** Opening Document excerpt block **
In this guide,i recommend you use method 2 to access dashborad home page.It's easy to setup.

Now if you browse to status --> Targets, you will see all the Kubernetes endpoints connected to Prometheus automatically using service discovery as shown below.And you can see the heathy status of Endpoints.

Or you browse to Graph and enter `container_memory_rss` you'll see the memory used infos of your Nodes.

Install Kube State Metrics

Kube state metrics is a service that talks to the Kubernetes API server to get all the details about all the API objects like deployments, pods, daemonsets, Statefulsets, etc.Kube state metrics service exposes all the metrics on /metrics URI. Prometheus can scrape all the metrics exposed by Kube state metrics.

Following are some of the important metrics you can get from Kube state metrics.

Node status, Node capacity (CPU and memory)
Replica-set status (desired,available,unavailable,updated,etc)
Pod status (waiting, running, ready, etc)
Ingress metrics
PV, PVC metrics
Daemonset & Statefulset metrics.
Resource requests and limits.
Job & Cronjob metrics
more metrics

Install

You will have to deploy the following Kubernetes objects for Kube state metrics to work.

A Service Account
Cluster Role – For kube state metrics to access all the Kubernetes API objects.
Cluster Role Binding – Binds the service account with the cluster role.
** Closing Document excerpt block **
** Opening Data section block **
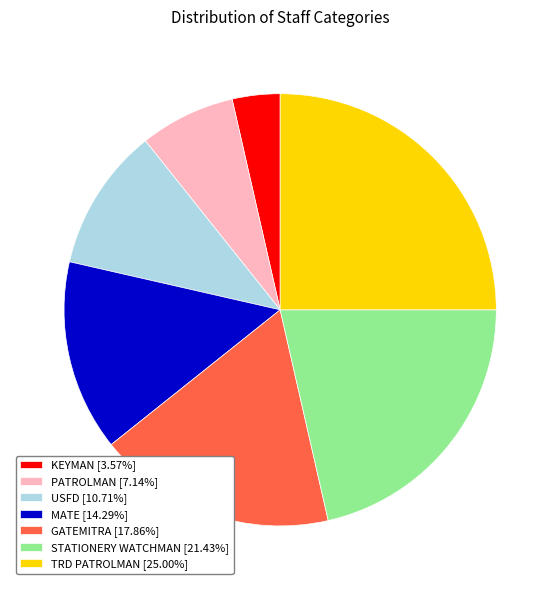

Is it true that GATEMITRA is 18% of the pie?

True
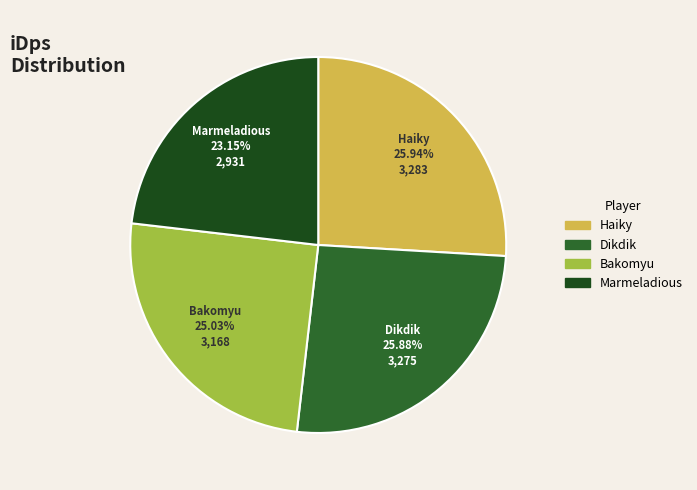

Combined, do Marmeladious and Bakomyu account for over 50%?

No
** Closing Data section block **
Exercise requirements: Repeat the Kubernetes monitoring guide word for word, beginning at the words that contain "In this guide,i" and stopping after "of your Nodes.". The data here comes from a source separate from the Kubernetes monitoring guide.

Reply:
In this guide,i recommend you use method 2 to access dashborad home page.It's easy to setup.

Now if you browse to status --> Targets, you will see all the Kubernetes endpoints connected to Prometheus automatically using service discovery as shown below.And you can see the heathy status of Endpoints.

Or you browse to Graph and enter `container_memory_rss` you'll see the memory used infos of your Nodes.